**THE PROBLEM:**
Reproduce the data exactly, leaving nothing out.

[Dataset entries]
──────────────────────────────
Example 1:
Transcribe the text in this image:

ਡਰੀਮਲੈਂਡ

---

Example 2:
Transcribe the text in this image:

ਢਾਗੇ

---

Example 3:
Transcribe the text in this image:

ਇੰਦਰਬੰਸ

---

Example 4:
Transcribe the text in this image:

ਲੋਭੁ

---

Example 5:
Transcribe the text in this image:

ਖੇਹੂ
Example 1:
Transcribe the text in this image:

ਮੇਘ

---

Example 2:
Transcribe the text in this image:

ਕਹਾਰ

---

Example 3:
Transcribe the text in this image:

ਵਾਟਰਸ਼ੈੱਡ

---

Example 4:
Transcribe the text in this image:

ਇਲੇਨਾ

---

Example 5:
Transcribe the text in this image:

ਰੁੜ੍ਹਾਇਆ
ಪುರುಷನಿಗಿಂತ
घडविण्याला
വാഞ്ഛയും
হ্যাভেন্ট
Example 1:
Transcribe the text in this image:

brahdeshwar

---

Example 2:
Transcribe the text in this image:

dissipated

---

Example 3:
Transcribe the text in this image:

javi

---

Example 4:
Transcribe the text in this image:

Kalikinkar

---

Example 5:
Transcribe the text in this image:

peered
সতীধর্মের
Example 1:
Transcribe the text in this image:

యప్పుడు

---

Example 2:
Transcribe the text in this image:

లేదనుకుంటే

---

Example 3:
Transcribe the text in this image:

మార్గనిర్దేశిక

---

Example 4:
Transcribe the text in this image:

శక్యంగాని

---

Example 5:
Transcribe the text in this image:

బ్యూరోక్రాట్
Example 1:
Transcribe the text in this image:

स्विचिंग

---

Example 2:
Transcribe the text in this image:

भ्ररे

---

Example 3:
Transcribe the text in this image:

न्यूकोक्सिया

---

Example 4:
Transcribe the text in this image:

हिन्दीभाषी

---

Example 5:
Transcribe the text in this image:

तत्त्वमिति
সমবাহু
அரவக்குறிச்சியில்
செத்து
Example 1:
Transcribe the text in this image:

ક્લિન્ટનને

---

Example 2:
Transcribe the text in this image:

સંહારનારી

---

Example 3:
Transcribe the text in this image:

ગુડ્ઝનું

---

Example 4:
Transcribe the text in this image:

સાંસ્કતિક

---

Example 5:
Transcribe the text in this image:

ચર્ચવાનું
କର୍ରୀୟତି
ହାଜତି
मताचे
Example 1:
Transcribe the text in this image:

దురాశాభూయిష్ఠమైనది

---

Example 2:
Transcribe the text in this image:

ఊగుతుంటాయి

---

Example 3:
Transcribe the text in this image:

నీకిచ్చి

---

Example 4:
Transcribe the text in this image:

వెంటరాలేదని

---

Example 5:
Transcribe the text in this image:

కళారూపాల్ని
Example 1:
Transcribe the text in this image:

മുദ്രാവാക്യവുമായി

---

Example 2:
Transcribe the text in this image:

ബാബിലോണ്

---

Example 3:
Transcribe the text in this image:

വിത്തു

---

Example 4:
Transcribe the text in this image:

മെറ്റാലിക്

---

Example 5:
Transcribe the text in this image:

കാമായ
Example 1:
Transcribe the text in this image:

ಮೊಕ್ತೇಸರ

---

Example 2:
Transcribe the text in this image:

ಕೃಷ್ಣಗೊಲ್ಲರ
──────────────────────────────
**RESULT OF THE EXERCISE:**
Example 1:
Transcribe the text in this image:

ਡਰੀਮਲੈਂਡ

---

Example 2:
Transcribe the text in this image:

ਢਾਗੇ

---

Example 3:
Transcribe the text in this image:

ਇੰਦਰਬੰਸ

---

Example 4:
Transcribe the text in this image:

ਲੋਭੁ

---

Example 5:
Transcribe the text in this image:

ਖੇਹੂ
Example 1:
Transcribe the text in this image:

ਮੇਘ

---

Example 2:
Transcribe the text in this image:

ਕਹਾਰ

---

Example 3:
Transcribe the text in this image:

ਵਾਟਰਸ਼ੈੱਡ

---

Example 4:
Transcribe the text in this image:

ਇਲੇਨਾ

---

Example 5:
Transcribe the text in this image:

ਰੁੜ੍ਹਾਇਆ
ಪುರುಷನಿಗಿಂತ
घडविण्याला
വാഞ്ഛയും
হ্যাভেন্ট
Example 1:
Transcribe the text in this image:

brahdeshwar

---

Example 2:
Transcribe the text in this image:

dissipated

---

Example 3:
Transcribe the text in this image:

javi

---

Example 4:
Transcribe the text in this image:

Kalikinkar

---

Example 5:
Transcribe the text in this image:

peered
সতীধর্মের
Example 1:
Transcribe the text in this image:

యప్పుడు

---

Example 2:
Transcribe the text in this image:

లేదనుకుంటే

---

Example 3:
Transcribe the text in this image:

మార్గనిర్దేశిక

---

Example 4:
Transcribe the text in this image:

శక్యంగాని

---

Example 5:
Transcribe the text in this image:

బ్యూరోక్రాట్
Example 1:
Transcribe the text in this image:

स्विचिंग

---

Example 2:
Transcribe the text in this image:

भ्ररे

---

Example 3:
Transcribe the text in this image:

न्यूकोक्सिया

---

Example 4:
Transcribe the text in this image:

हिन्दीभाषी

---

Example 5:
Transcribe the text in this image:

तत्त्वमिति
সমবাহু
அரவக்குறிச்சியில்
செத்து
Example 1:
Transcribe the text in this image:

ક્લિન્ટનને

---

Example 2:
Transcribe the text in this image:

સંહારનારી

---

Example 3:
Transcribe the text in this image:

ગુડ્ઝનું

---

Example 4:
Transcribe the text in this image:

સાંસ્કતિક

---

Example 5:
Transcribe the text in this image:

ચર્ચવાનું
କର୍ରୀୟତି
ହାଜତି
मताचे
Example 1:
Transcribe the text in this image:

దురాశాభూయిష్ఠమైనది

---

Example 2:
Transcribe the text in this image:

ఊగుతుంటాయి

---

Example 3:
Transcribe the text in this image:

నీకిచ్చి

---

Example 4:
Transcribe the text in this image:

వెంటరాలేదని

---

Example 5:
Transcribe the text in this image:

కళారూపాల్ని
Example 1:
Transcribe the text in this image:

മുദ്രാവാക്യവുമായി

---

Example 2:
Transcribe the text in this image:

ബാബിലോണ്

---

Example 3:
Transcribe the text in this image:

വിത്തു

---

Example 4:
Transcribe the text in this image:

മെറ്റാലിക്

---

Example 5:
Transcribe the text in this image:

കാമായ
Example 1:
Transcribe the text in this image:

ಮೊಕ್ತೇಸರ

---

Example 2:
Transcribe the text in this image:

ಕೃಷ್ಣಗೊಲ್ಲರ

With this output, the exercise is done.